Rules to control air pollution from steelmakers in Taichung would be the strictest in Taiwan, the city said on Tuesday.
The latest proposed ordinances marked the third time the Taichung City Government is to bolster environmental regulations for the steel industry, which is the second-biggest contributor to air pollution in its jurisdiction, Taichung Environmental Protection Bureau Director Chen Hung-yi (陳宏益) said in a news release.
The regulations — which Taichung previewed on June 9 — have been submitted to the Environmental Protection Administration (EPA) for approval, Chen said, adding that the city aims to promulgate them before the end of the year.
Photo: Chen Chien-chih, Taipei Times
The proposed rules target harmful substances emitted by the steel industry — including dioxin, sulfur oxides, nitrogen oxides and particulate matter — by imposing more stringent limits, he said.
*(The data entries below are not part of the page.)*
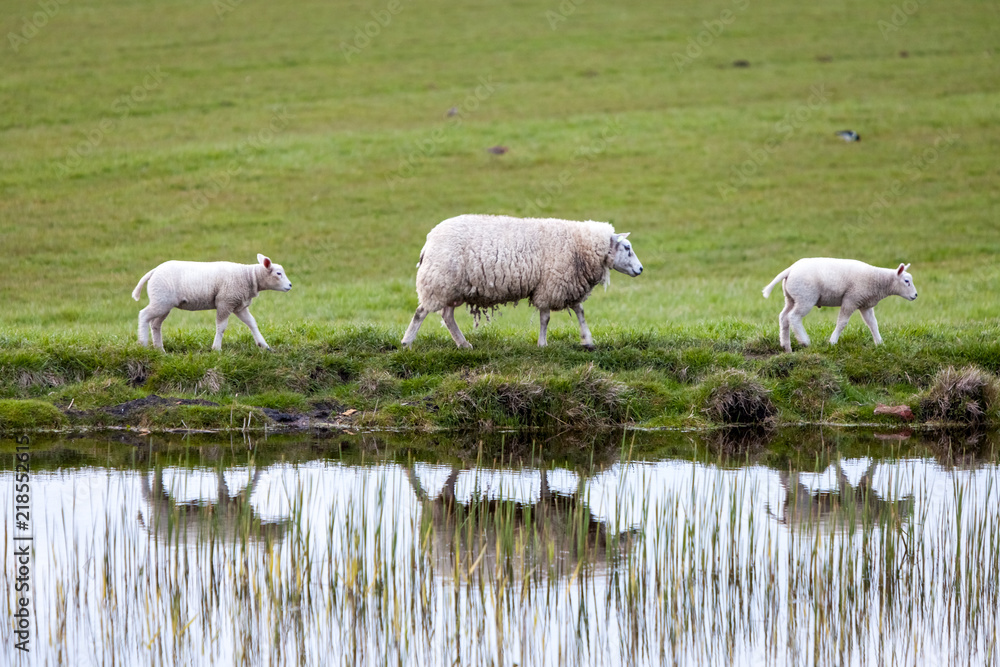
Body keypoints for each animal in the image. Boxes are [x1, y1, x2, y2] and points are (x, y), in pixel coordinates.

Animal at [132, 254, 292, 351]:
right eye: (278, 273)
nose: (290, 285)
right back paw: (143, 344)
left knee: (155, 324)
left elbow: (251, 323)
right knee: (143, 315)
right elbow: (221, 326)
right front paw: (216, 349)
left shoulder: (238, 305)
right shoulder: (225, 301)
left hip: (163, 303)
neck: (248, 277)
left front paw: (264, 345)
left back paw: (160, 350)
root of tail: (153, 271)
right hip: (161, 300)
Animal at [400, 214, 643, 350]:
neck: (580, 245)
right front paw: (543, 344)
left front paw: (587, 340)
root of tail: (429, 241)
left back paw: (464, 344)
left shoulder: (567, 285)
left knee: (447, 317)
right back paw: (407, 342)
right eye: (627, 248)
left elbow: (580, 312)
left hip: (452, 288)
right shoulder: (550, 285)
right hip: (438, 282)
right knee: (421, 312)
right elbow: (545, 318)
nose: (641, 269)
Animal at [762, 258, 917, 353]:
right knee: (793, 317)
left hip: (791, 298)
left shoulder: (864, 304)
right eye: (906, 281)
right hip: (806, 297)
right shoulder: (851, 299)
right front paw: (832, 342)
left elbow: (873, 324)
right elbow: (842, 323)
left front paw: (880, 343)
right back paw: (804, 341)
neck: (878, 281)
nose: (915, 295)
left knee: (783, 317)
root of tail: (790, 270)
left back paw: (786, 346)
The cap on dioxin would be lowered to an average of 0.2 nanograms per cubic meter when measured at 0°C, down from the current limit of 0.4 nanograms, he said.
The rules apply to emissions from sintering plants and electric arc furnaces, which are the main sources of pollution in the steel manufacturing process, he said.
The proposed ordinances include three-year grace periods for steel operations to upgrade equipment before they could be fined for contravening the new standards, he said.
The proposed regulations say that air pollution is to be measured using samples collected monthly from multiple sites, instead of a single measurement at a fixed location, which would avoid penalizing a factory for a single bad reading, he said.
The city government has already activated a program to help steelmakers upgrade their equipment to reduce pollution or transition away from the industry, he said.
Taichung would prioritize enforcing rules for state-owned and large enterprises over privately owned and smaller ones, he said.
The current regulations are working, as the average particulate matter reading in the city this year through Monday was 1.4 micrograms, the lowest in 16 years, Chen said, citing EPA data.